I was first impressed by graffiti, then by sgraffiti. A pun that sums up my first approach with decorative Art. Graffiti Art is now worldwide known but it’s in the mid-1980s I had my first graffiti experience. I remember French artists like Lokiss or Bando, it was a great era even if graffiti were then only regarded like vandalism; at the same time, graffiti artist Futura 2000 was asked to work on a commercial for RATP (Paris Metro/Bus company). It was then a little inconsistent, not to say two-faced. Still today, it’s like graffiti are more welcomed in galleries than in the streets…

I will not tell you the history of graffiti, many people already wrote about it but graffiti has existed since ancient times and has even been found in Pompeii. It has always been employed to communicate social or political messages. Recently, graffiti artist Seen, one of the most famous pioneering graffiti artists also known as the Godfather of Graffiti (he started to paint on New York’s subway in 1973), came to Paris for a show entitled: Seen City. It was his first show in Paris and I wish I could have met him, he’s like a myth.

But if graffiti is about scratching a design into a surface, sgraffiti is about scratching through one layer of pigment to reveal another beneath it (a technique still used by remarkable Morocco’s artisans with intricate and carefully carved stucco). A British street artist from Leeds, Paul Curtis (known as Moose) creates graffiti by cleaning dirt from sidewalks and tunnels; this is the contemporary form of sgraffiti.

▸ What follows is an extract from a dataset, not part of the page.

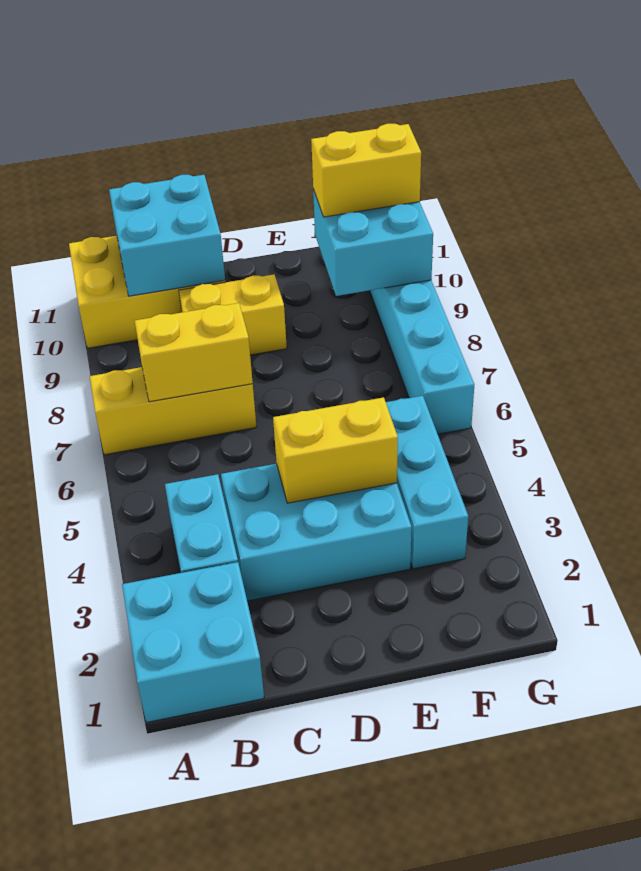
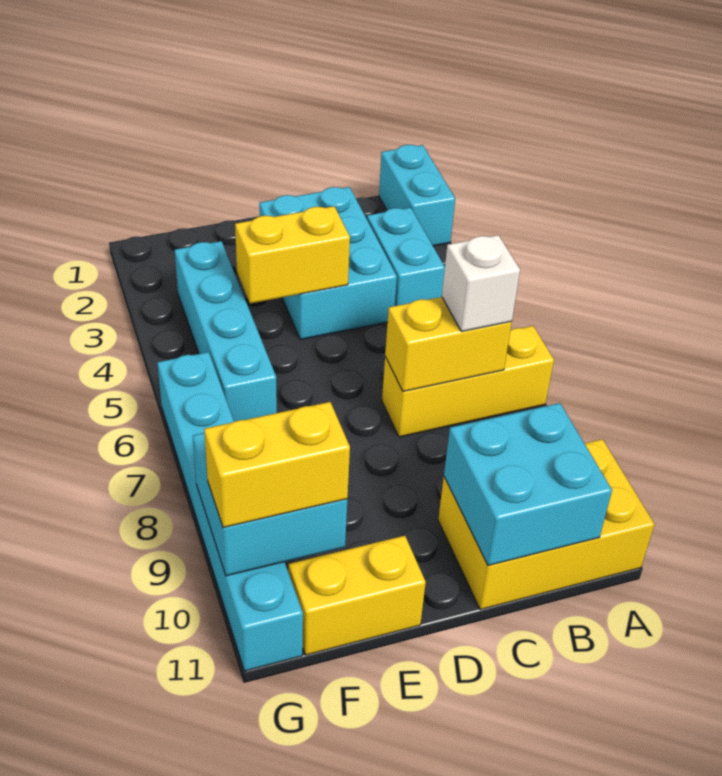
cyan 2x2 brick [122,562,264,722] -> cyan 1x2 brick [379,145,455,246]
none -> white 1x1 brick [442,235,520,332]
cyan 2x3 brick [221,464,412,601] -> cyan 2x3 brick turned to [259,187,397,340]
yellow 1x2 brick [179,274,287,355] -> yellow 1x2 brick moved to [288,536,426,655]
cyan 1x3 brick [386,396,468,569] -> cyan 1x4 brick [175,241,277,422]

One of the most renowned sgraffiti artist is Paul Cauchie, a Belgian architect who created the most beautiful sgraffiti during the Art Nouveau era. He did an amazing work, especially on the façade of La Maison Cauchie in Brussels, built in 1905. If you ever come to the Belgian city, you have to visit this house!

From sgraffiti to graffiti is not only a pun to me. Both Art are not ‘technically’ connected but they represent an important part of what fires my imagination. Associate the work of Paul Cauchie and Seen may be surprising, but they are true artists, in a different time. Brassaï, one of my favorite photographer and sculptor, published a book as early as 1960 about graffiti. And some graffiti artists like Kaws in the United States or Tilt, Fafi (Fafinettes: Jeanette and Claude, but still no Irina…) and Myst (Goldorus, Orus, Malus, Bonass… Mist ‘The Infamous’ is in da house! ) in France, are now creating vinyl collectible figures; they are the art toyz I’ve been talking about several times on this blog (Yes, I’m a vinyl fetishist… vinyl toys actually.).